> _EXERCISE BRIEF_
All of the records should be given again exactly as they appear.

> _EXERCISE DATA_

§ §

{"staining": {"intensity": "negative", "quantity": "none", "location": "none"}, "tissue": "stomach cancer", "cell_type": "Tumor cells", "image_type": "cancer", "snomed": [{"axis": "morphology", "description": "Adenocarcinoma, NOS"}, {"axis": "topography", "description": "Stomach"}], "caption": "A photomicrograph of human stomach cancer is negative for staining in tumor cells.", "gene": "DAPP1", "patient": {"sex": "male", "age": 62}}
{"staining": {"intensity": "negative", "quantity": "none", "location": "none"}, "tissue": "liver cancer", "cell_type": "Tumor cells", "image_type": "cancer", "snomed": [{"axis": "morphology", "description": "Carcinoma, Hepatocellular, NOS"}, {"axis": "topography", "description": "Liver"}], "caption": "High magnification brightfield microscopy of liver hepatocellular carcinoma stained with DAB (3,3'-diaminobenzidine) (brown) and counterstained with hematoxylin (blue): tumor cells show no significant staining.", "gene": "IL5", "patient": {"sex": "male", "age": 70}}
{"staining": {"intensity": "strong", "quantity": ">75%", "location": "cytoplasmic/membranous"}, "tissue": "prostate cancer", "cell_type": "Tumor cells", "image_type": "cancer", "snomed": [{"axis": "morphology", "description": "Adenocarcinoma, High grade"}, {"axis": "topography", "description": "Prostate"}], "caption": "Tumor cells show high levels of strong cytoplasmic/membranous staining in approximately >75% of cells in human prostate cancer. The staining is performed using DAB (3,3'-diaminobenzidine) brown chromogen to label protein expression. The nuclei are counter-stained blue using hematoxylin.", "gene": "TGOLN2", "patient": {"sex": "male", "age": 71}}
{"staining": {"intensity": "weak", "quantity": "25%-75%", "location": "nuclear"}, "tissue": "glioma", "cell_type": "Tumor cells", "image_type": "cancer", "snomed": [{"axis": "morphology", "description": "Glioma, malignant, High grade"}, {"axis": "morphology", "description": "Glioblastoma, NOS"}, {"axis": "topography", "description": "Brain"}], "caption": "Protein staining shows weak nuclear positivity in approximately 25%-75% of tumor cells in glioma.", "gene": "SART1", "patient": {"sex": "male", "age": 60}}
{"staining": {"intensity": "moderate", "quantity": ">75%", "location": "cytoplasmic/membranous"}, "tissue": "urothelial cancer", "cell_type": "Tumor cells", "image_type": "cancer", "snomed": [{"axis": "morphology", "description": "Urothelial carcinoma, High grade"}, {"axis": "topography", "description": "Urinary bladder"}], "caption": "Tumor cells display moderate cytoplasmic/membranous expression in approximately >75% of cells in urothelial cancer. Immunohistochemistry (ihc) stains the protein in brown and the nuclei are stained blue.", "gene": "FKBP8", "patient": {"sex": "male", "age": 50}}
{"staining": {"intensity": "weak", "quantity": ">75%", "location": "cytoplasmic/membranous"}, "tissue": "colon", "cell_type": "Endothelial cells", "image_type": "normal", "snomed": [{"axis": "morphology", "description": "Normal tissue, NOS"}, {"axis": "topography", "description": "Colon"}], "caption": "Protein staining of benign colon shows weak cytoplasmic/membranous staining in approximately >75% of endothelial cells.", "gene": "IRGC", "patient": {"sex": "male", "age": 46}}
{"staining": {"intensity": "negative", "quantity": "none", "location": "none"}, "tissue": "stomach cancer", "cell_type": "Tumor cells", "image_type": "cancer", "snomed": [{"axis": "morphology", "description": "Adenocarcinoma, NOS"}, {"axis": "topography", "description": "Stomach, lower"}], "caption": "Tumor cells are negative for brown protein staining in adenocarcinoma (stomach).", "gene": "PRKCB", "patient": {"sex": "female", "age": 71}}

§ §

> _WRITTEN ANSWER_
{"staining": {"intensity": "negative", "quantity": "none", "location": "none"}, "tissue": "stomach cancer", "cell_type": "Tumor cells", "image_type": "cancer", "snomed": [{"axis": "morphology", "description": "Adenocarcinoma, NOS"}, {"axis": "topography", "description": "Stomach"}], "caption": "A photomicrograph of human stomach cancer is negative for staining in tumor cells.", "gene": "DAPP1", "patient": {"sex": "male", "age": 62}}
{"staining": {"intensity": "negative", "quantity": "none", "location": "none"}, "tissue": "liver cancer", "cell_type": "Tumor cells", "image_type": "cancer", "snomed": [{"axis": "morphology", "description": "Carcinoma, Hepatocellular, NOS"}, {"axis": "topography", "description": "Liver"}], "caption": "High magnification brightfield microscopy of liver hepatocellular carcinoma stained with DAB (3,3'-diaminobenzidine) (brown) and counterstained with hematoxylin (blue): tumor cells show no significant staining.", "gene": "IL5", "patient": {"sex": "male", "age": 70}}
{"staining": {"intensity": "strong", "quantity": ">75%", "location": "cytoplasmic/membranous"}, "tissue": "prostate cancer", "cell_type": "Tumor cells", "image_type": "cancer", "snomed": [{"axis": "morphology", "description": "Adenocarcinoma, High grade"}, {"axis": "topography", "description": "Prostate"}], "caption": "Tumor cells show high levels of strong cytoplasmic/membranous staining in approximately >75% of cells in human prostate cancer. The staining is performed using DAB (3,3'-diaminobenzidine) brown chromogen to label protein expression. The nuclei are counter-stained blue using hematoxylin.", "gene": "TGOLN2", "patient": {"sex": "male", "age": 71}}
{"staining": {"intensity": "weak", "quantity": "25%-75%", "location": "nuclear"}, "tissue": "glioma", "cell_type": "Tumor cells", "image_type": "cancer", "snomed": [{"axis": "morphology", "description": "Glioma, malignant, High grade"}, {"axis": "morphology", "description": "Glioblastoma, NOS"}, {"axis": "topography", "description": "Brain"}], "caption": "Protein staining shows weak nuclear positivity in approximately 25%-75% of tumor cells in glioma.", "gene": "SART1", "patient": {"sex": "male", "age": 60}}
{"staining": {"intensity": "moderate", "quantity": ">75%", "location": "cytoplasmic/membranous"}, "tissue": "urothelial cancer", "cell_type": "Tumor cells", "image_type": "cancer", "snomed": [{"axis": "morphology", "description": "Urothelial carcinoma, High grade"}, {"axis": "topography", "description": "Urinary bladder"}], "caption": "Tumor cells display moderate cytoplasmic/membranous expression in approximately >75% of cells in urothelial cancer. Immunohistochemistry (ihc) stains the protein in brown and the nuclei are stained blue.", "gene": "FKBP8", "patient": {"sex": "male", "age": 50}}
{"staining": {"intensity": "weak", "quantity": ">75%", "location": "cytoplasmic/membranous"}, "tissue": "colon", "cell_type": "Endothelial cells", "image_type": "normal", "snomed": [{"axis": "morphology", "description": "Normal tissue, NOS"}, {"axis": "topography", "description": "Colon"}], "caption": "Protein staining of benign colon shows weak cytoplasmic/membranous staining in approximately >75% of endothelial cells.", "gene": "IRGC", "patient": {"sex": "male", "age": 46}}
{"staining": {"intensity": "negative", "quantity": "none", "location": "none"}, "tissue": "stomach cancer", "cell_type": "Tumor cells", "image_type": "cancer", "snomed": [{"axis": "morphology", "description": "Adenocarcinoma, NOS"}, {"axis": "topography", "description": "Stomach, lower"}], "caption": "Tumor cells are negative for brown protein staining in adenocarcinoma (stomach).", "gene": "PRKCB", "patient": {"sex": "female", "age": 71}}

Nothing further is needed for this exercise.